Saved data entries:
= = = = =
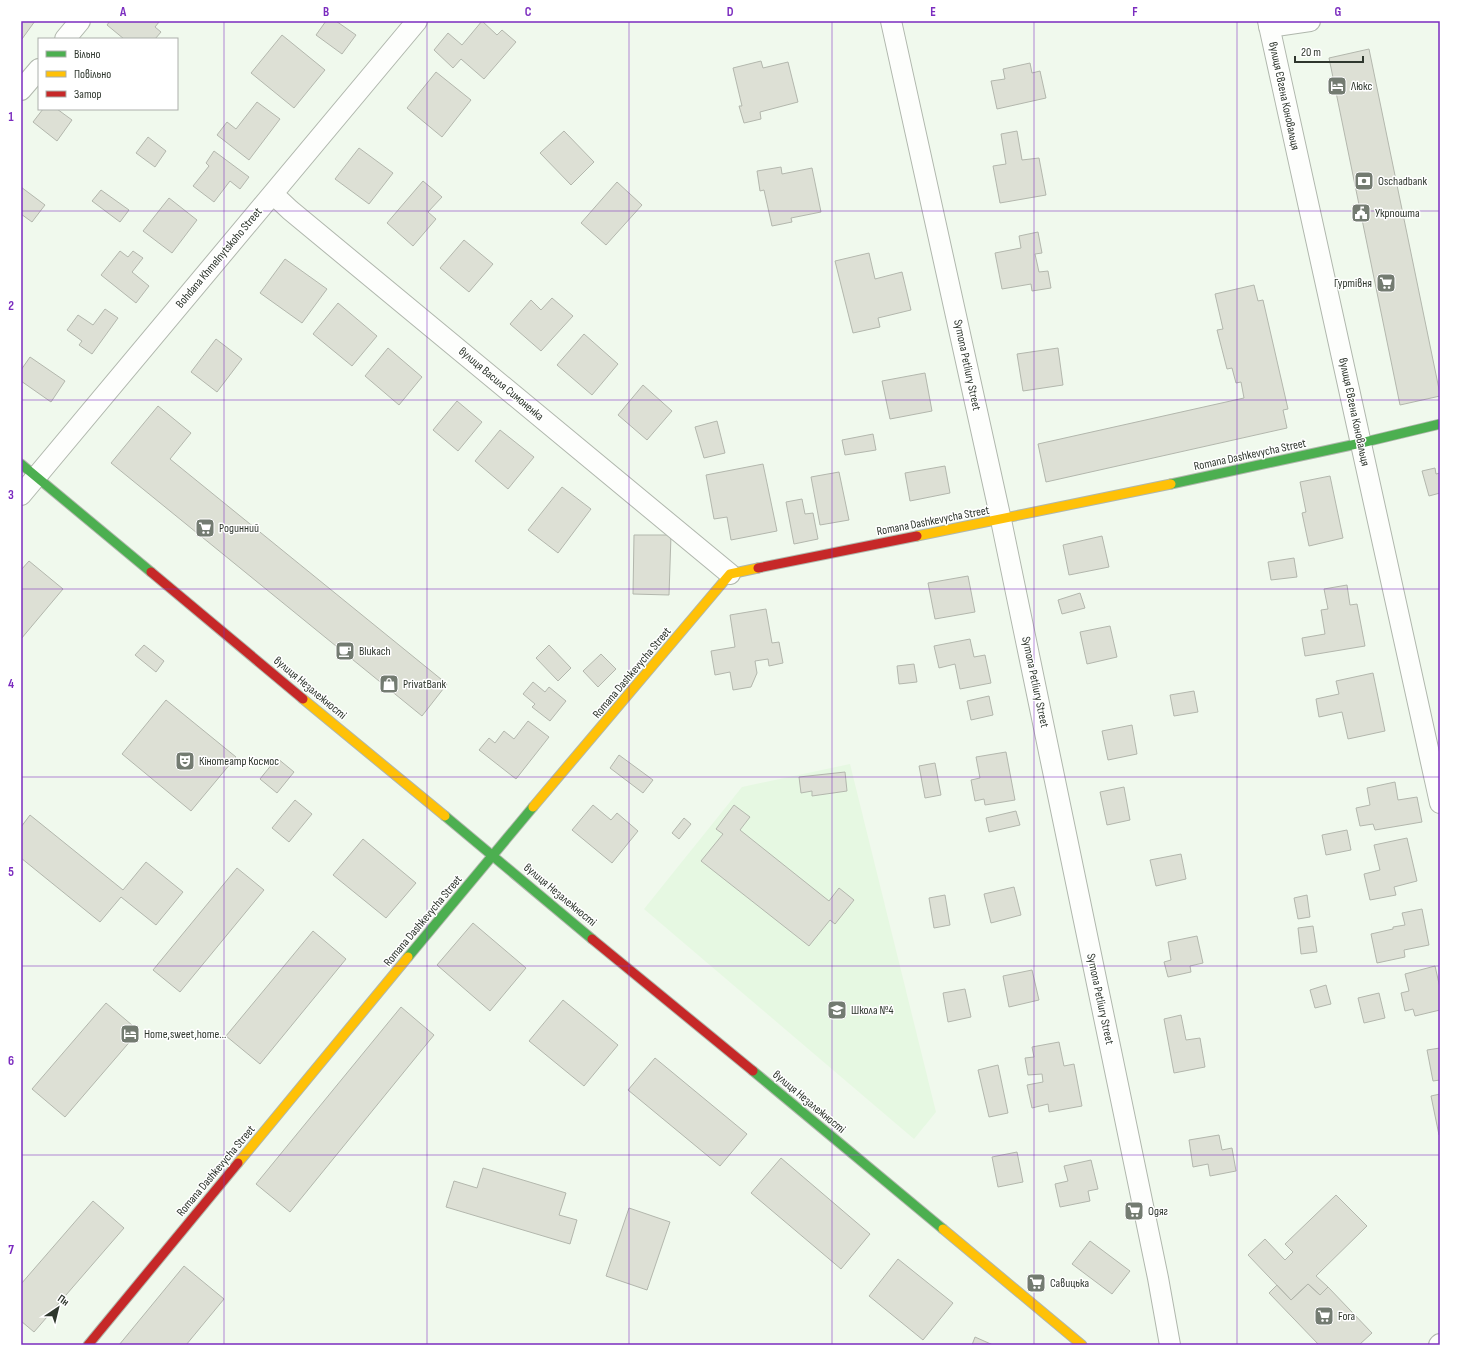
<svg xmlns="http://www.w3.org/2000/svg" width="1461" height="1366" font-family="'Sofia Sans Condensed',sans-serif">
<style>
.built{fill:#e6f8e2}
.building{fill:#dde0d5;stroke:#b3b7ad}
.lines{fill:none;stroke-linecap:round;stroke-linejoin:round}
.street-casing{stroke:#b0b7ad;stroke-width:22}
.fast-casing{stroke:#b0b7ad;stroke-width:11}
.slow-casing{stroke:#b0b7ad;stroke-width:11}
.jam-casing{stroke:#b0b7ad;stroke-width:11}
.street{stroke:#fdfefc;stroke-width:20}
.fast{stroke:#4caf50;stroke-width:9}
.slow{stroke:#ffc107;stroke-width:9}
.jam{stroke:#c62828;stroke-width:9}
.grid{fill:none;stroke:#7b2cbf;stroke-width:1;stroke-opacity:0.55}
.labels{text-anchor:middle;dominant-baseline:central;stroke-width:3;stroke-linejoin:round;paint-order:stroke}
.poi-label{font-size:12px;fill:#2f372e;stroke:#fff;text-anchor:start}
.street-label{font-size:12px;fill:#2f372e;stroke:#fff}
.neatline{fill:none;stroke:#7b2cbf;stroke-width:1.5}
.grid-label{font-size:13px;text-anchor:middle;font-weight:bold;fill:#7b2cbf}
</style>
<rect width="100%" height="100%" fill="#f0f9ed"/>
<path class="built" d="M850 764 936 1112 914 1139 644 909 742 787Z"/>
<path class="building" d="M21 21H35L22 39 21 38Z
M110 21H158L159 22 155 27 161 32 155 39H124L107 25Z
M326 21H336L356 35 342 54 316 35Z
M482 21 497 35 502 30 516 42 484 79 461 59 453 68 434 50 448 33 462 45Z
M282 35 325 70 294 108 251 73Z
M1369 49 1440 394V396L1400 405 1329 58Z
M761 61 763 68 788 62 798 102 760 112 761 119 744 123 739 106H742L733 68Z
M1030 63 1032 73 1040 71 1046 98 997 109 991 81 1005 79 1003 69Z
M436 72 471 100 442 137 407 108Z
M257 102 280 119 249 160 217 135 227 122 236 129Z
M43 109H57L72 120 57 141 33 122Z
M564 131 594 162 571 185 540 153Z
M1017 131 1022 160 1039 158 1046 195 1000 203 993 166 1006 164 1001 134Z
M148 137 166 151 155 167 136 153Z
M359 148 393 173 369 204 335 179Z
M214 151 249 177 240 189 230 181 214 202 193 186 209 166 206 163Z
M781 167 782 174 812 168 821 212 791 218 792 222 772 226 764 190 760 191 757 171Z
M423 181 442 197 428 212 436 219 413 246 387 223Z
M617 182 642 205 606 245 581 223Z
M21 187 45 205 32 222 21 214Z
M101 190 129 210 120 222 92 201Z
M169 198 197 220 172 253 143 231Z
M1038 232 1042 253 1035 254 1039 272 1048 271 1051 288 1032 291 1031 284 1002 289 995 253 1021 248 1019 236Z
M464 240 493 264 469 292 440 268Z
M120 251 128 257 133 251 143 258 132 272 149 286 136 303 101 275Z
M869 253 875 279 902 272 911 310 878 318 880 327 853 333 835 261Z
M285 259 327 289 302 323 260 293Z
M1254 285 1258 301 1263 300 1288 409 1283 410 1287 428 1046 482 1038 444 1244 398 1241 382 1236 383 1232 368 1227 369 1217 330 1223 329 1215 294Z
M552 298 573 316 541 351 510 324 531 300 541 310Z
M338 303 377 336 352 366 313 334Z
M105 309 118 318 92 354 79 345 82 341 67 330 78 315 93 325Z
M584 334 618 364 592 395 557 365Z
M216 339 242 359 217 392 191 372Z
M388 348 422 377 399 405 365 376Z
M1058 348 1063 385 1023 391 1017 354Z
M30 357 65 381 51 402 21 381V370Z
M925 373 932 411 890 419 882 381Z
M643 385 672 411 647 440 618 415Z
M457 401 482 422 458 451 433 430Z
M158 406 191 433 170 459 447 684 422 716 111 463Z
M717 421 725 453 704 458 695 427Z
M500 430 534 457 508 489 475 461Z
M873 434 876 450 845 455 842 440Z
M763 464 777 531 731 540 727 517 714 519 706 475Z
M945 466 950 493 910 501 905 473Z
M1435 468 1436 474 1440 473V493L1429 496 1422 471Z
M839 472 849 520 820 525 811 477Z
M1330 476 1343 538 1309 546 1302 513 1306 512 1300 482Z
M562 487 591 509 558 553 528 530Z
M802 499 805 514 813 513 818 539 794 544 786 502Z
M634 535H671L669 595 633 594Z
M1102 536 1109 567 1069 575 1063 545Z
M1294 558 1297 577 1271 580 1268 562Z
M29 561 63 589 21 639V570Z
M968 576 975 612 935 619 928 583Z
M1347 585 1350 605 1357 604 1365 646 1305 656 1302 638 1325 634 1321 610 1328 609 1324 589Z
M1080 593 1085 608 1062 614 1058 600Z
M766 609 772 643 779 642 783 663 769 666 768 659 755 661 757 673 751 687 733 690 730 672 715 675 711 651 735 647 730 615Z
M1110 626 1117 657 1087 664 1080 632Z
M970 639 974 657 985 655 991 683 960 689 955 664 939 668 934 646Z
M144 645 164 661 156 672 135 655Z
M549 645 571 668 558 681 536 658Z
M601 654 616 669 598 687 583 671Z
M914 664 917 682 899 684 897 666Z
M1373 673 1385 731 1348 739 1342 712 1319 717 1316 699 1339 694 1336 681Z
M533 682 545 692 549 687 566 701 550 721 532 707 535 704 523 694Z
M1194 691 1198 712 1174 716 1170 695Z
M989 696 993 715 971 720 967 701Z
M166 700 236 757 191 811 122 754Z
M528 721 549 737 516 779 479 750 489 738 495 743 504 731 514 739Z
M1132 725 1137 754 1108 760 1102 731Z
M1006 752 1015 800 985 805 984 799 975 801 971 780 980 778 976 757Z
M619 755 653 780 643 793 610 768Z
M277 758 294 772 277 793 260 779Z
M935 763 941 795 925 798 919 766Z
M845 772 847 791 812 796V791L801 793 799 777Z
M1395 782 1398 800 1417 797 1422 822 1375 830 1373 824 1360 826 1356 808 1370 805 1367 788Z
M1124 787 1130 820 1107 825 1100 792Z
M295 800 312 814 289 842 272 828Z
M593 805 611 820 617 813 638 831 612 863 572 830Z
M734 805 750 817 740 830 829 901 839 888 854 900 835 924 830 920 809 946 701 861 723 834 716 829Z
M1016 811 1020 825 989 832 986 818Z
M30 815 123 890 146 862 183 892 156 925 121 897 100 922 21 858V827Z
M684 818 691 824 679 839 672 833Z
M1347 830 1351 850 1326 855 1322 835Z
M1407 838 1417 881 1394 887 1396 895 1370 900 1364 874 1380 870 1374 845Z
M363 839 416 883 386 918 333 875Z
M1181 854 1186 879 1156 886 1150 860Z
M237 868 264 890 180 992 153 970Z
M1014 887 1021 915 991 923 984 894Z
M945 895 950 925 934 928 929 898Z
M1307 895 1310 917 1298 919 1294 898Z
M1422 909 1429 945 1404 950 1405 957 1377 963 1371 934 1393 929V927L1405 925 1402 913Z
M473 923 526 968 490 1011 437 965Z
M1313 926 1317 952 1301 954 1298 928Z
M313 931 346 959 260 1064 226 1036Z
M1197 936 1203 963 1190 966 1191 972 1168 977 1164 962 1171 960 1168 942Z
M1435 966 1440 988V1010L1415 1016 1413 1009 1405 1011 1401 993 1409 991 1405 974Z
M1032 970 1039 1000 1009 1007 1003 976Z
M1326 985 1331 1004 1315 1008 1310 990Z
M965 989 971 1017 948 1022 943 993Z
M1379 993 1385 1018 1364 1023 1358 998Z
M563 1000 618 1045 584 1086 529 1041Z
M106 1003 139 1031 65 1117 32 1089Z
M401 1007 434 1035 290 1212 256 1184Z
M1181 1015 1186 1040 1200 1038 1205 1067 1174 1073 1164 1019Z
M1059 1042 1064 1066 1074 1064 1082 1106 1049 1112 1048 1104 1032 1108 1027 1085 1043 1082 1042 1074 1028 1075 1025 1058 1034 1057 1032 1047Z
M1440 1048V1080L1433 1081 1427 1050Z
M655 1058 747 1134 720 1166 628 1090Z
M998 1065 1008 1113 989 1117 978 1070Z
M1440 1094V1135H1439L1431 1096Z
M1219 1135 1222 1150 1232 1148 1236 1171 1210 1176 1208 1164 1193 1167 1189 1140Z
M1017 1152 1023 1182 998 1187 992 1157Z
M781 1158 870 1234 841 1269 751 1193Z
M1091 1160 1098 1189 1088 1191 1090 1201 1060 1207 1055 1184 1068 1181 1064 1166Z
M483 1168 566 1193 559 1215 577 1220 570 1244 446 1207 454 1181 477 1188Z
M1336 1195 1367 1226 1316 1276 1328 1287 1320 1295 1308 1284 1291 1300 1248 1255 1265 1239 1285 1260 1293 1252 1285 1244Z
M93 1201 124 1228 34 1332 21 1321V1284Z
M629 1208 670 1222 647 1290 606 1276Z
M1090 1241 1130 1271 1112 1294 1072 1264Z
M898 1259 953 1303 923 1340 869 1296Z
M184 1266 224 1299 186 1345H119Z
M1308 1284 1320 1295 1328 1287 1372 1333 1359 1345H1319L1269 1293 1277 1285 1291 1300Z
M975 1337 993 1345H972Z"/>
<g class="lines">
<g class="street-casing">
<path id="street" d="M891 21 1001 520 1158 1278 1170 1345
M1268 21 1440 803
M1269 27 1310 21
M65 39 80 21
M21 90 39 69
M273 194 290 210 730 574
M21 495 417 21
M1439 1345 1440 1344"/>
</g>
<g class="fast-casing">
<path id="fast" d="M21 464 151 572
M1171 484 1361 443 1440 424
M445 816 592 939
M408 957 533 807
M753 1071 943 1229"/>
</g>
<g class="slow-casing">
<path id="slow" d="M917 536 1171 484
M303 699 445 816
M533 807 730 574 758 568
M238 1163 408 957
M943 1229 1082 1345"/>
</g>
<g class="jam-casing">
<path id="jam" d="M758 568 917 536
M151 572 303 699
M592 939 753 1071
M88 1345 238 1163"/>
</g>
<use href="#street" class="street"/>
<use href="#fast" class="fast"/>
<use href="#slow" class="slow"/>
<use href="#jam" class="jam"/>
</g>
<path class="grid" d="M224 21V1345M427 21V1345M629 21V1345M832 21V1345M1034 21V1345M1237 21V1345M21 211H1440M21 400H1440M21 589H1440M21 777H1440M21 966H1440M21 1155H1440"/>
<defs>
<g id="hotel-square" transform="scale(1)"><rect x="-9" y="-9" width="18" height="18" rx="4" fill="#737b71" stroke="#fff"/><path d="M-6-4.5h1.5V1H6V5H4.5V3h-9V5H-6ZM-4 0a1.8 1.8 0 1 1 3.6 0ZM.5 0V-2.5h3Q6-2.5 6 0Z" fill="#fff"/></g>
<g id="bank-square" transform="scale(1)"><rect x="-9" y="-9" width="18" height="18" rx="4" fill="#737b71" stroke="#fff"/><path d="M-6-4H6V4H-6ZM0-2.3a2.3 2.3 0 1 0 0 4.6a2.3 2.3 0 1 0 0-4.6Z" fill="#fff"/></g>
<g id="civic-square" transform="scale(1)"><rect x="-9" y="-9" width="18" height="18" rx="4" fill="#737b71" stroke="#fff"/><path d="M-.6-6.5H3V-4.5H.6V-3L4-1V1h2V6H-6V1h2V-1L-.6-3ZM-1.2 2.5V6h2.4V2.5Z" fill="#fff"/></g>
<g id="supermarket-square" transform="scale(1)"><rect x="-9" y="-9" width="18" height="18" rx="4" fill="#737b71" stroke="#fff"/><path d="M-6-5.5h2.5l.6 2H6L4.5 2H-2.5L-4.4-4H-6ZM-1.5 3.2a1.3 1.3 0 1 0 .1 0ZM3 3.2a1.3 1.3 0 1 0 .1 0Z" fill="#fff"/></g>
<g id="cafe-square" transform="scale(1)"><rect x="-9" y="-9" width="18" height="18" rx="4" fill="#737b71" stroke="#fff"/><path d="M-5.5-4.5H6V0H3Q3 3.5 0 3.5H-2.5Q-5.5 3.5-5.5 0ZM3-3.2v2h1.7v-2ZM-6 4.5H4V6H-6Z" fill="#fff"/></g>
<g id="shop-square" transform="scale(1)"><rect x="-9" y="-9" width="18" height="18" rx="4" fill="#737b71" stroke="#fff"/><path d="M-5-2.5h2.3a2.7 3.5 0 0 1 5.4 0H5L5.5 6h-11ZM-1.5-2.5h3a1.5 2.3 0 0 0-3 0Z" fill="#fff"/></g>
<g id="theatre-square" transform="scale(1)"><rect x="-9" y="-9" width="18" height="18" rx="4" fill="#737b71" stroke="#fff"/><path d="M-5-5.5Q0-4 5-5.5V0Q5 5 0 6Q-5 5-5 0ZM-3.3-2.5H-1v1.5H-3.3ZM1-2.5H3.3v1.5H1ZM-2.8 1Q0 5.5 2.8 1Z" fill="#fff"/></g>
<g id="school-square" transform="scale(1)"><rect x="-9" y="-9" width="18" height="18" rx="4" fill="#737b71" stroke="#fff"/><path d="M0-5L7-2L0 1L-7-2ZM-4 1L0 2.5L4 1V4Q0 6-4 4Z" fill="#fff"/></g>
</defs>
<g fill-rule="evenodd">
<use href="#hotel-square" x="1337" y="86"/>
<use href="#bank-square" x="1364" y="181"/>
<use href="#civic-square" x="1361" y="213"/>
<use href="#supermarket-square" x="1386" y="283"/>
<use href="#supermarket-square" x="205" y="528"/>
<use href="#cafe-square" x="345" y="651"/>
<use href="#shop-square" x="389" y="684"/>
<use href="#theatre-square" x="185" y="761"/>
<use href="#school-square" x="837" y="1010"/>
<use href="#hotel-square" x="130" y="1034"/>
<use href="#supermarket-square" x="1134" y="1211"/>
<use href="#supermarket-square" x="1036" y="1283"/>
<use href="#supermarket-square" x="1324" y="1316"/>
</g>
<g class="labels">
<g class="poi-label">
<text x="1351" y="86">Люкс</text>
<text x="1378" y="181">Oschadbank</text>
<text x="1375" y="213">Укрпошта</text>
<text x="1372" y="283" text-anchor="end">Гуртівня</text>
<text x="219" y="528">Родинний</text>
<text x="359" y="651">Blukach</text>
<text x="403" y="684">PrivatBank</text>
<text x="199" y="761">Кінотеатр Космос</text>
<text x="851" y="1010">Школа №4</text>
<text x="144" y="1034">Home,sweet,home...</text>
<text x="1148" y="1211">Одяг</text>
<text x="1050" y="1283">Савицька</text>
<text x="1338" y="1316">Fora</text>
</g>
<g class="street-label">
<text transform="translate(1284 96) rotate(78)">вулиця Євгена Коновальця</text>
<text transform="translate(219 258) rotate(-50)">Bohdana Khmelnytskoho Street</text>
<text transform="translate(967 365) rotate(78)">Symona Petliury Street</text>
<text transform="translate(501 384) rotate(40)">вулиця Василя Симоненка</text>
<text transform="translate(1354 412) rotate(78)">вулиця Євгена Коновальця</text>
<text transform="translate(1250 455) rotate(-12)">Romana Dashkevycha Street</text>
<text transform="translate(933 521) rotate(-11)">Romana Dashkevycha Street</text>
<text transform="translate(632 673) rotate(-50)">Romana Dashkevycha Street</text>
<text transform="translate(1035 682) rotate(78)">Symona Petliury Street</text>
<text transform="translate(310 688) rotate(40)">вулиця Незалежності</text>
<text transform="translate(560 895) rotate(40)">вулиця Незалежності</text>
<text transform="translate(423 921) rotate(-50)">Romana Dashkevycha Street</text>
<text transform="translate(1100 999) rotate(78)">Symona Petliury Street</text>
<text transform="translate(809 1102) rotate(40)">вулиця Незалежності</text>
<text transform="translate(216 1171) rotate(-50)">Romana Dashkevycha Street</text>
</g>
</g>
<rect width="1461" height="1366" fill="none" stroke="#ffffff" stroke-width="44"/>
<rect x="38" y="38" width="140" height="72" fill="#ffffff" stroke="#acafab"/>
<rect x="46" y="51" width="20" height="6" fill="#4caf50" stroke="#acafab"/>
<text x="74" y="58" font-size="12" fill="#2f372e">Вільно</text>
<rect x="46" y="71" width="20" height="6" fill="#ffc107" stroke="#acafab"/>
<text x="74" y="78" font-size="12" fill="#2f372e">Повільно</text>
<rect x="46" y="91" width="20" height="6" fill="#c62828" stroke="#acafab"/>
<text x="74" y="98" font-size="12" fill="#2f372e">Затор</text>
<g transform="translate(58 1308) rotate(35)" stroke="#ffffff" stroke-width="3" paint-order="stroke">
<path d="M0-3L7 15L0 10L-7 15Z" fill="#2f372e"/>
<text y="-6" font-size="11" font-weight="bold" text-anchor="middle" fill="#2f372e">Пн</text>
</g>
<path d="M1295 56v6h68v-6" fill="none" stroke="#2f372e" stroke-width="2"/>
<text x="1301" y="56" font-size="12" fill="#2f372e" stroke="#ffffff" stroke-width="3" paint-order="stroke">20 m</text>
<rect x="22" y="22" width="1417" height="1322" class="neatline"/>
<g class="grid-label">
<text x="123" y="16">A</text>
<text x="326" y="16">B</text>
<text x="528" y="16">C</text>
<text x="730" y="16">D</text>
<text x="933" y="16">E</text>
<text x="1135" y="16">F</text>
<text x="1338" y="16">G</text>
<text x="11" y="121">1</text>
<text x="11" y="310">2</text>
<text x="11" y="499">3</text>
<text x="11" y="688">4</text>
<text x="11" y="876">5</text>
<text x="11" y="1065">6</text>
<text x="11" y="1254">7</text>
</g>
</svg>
= = = = =
What the task asks: Each line above with the word "lines" needs to be copied.

Exercise answer:
.lines{fill:none;stroke-linecap:round;stroke-linejoin:round}
<g class="lines">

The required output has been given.